I will first address government Amendments 8, 9, 11, 12, and 19, which relate to the statutory guidance that we are preparing in support of the duty. These amendments will require the guidance to be laid before Parliament in draft before it can be issued and provide for the guidance to be brought into force by regulations using the affirmative resolution procedure. Given the status of the guidance and its importance in supporting the public bodies that will be subject to the duty, these amendments will provide Parliament with a greater opportunity to scrutinise this document before it is issued.
Amendments 16, 18 and 20 relate to the definition of “relevant family members” for the purpose of the covenant duty. The covenant principles relate to disadvantages arising for “service people”, with special provision being made for such people. The term “service people” is defined in Section 343B of the Armed Forces Act 2006 to include “relevant family members” of service and former service personnel, but this does not include a description of precisely who is a relevant family member for the purposes of the covenant duties. As this group of people will need to be considered by those public bodies in scope of the new duty, we have accepted the committee’s recommendation to specify in regulations who is to be regarded as a relevant family member and that the affirmative resolution procedure is appropriate.

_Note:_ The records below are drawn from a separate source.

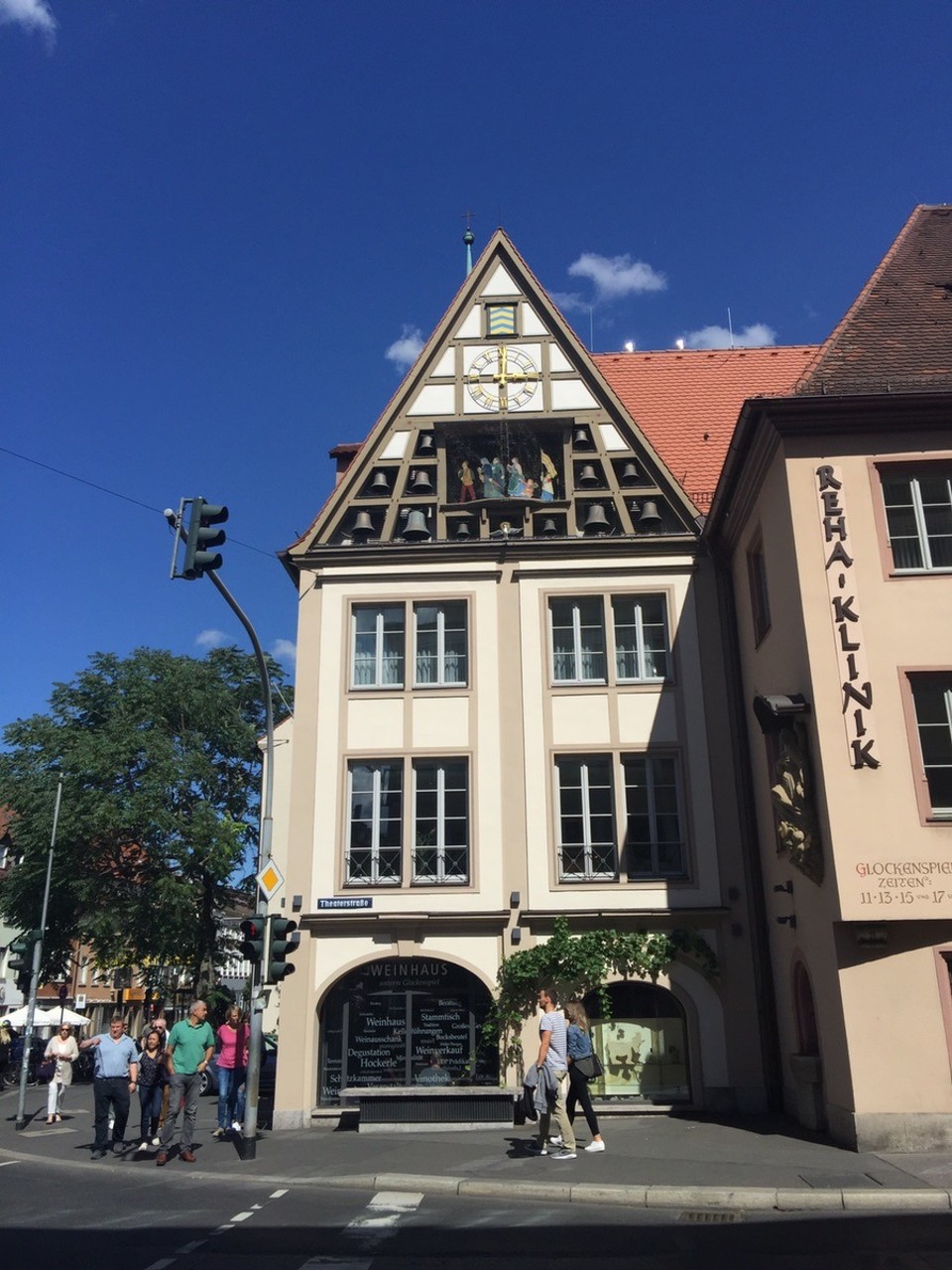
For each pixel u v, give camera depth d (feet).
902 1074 42.45
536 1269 24.85
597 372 70.38
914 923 43.93
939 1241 26.84
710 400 81.97
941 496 49.75
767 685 56.85
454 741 63.46
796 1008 53.16
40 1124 61.41
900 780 45.14
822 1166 37.96
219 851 116.57
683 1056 58.34
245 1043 54.24
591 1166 38.40
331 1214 31.89
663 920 59.47
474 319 72.59
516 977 58.08
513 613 65.77
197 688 126.00
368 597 66.59
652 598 66.39
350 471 69.56
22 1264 25.58
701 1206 32.65
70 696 126.00
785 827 47.65
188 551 42.65
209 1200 34.88
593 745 63.00
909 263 61.00
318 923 60.34
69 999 188.14
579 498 68.23
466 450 70.38
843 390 52.06
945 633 47.03
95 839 115.65
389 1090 52.65
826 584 48.16
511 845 61.26
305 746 63.77
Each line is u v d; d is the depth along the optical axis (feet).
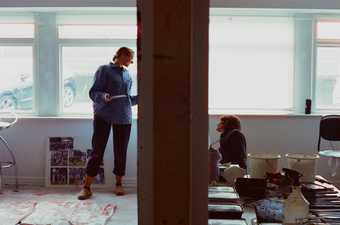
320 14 18.16
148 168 3.20
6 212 14.51
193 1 3.33
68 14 18.38
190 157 3.19
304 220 5.77
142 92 3.18
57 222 13.46
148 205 3.22
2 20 18.58
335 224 5.62
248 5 17.03
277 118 18.06
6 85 18.95
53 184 18.39
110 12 18.26
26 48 18.79
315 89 18.49
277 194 7.34
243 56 18.61
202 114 3.41
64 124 18.39
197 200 3.45
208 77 3.41
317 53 18.49
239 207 6.26
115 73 16.48
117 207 15.29
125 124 16.84
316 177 8.58
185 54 3.14
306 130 18.12
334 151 17.16
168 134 3.17
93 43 18.57
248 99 18.70
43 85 18.63
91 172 16.60
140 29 3.15
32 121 18.39
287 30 18.43
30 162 18.58
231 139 10.57
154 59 3.14
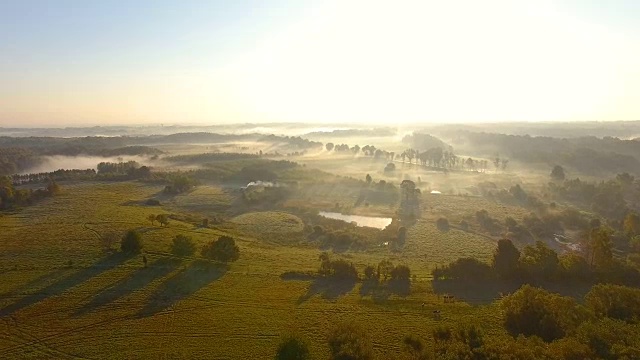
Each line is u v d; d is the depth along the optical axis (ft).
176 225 484.33
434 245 467.11
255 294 308.40
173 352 234.99
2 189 598.34
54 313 271.69
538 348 184.44
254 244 444.14
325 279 344.28
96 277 323.16
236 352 235.81
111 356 230.89
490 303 306.14
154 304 287.07
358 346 213.46
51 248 381.60
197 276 333.42
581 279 346.13
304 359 210.79
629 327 201.57
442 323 269.85
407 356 204.54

These amendments will therefore amend Section 343B of the Armed Forces Act 2006 to provide for “relevant family members” to be defined in regulations that will be subject to the affirmative resolution procedure. The definition set out in the regulations will apply to both the new “due regard” duty and the Armed Forces covenant report. However, for the purposes of the report, the definition will also include such persons connected with service members and ex-service members as the Secretary of State may decide, as is currently the case under Section 343B.
In addition to the recommendation of the Delegated Powers and Regulatory Reform Committee, the amendments will also require the Secretary of State to consult with the devolved Administrations and other stakeholders he considers appropriate before making the regulations.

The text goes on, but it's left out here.